== RECORDED INFORMATION ==
┌──

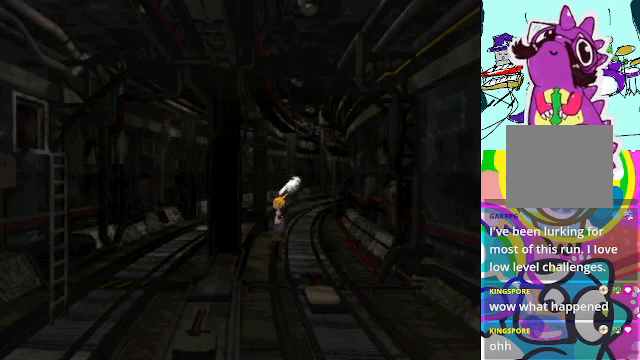
{"buttons": ["A"], "left_stick": "center", "events": [[100, "DPAD_RIGHT", "up"]]}
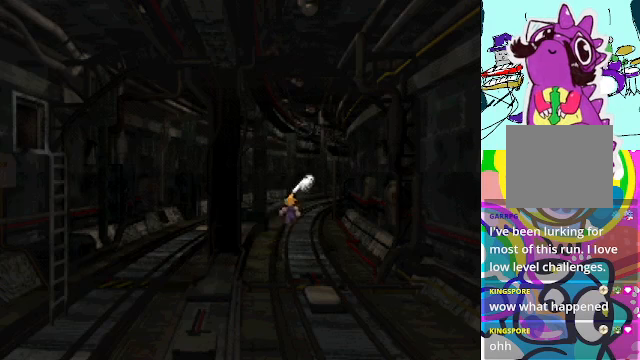
{"buttons": ["A"], "left_stick": "center", "events": []}
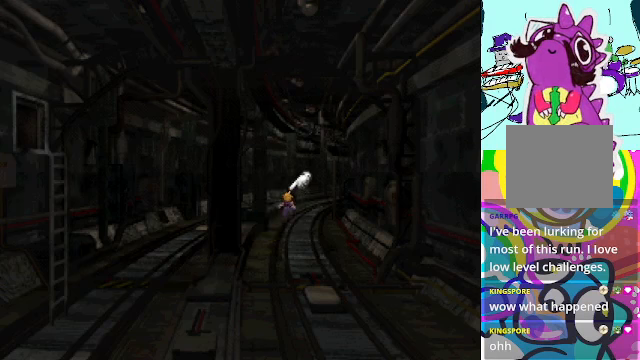
{"buttons": ["A"], "left_stick": "center", "events": [[100, "DPAD_RIGHT", "down"], [367, "DPAD_RIGHT", "up"]]}
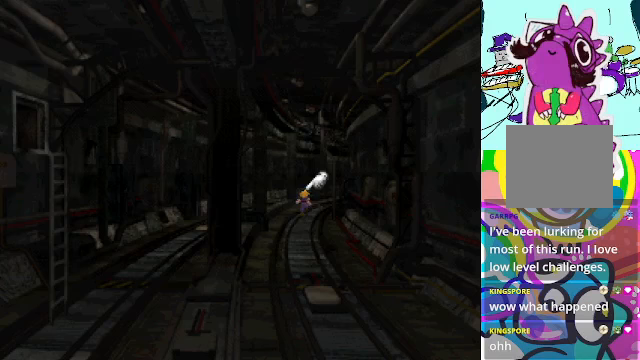
{"buttons": ["A"], "left_stick": "center", "events": []}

└──

Nothing but the pictures may be dropped as you repeat the listing above exactly.

{"buttons": ["A"], "left_stick": "center", "events": [[100, "DPAD_RIGHT", "up"]]}
{"buttons": ["A"], "left_stick": "center", "events": []}
{"buttons": ["A"], "left_stick": "center", "events": [[100, "DPAD_RIGHT", "down"], [367, "DPAD_RIGHT", "up"]]}
{"buttons": ["A"], "left_stick": "center", "events": []}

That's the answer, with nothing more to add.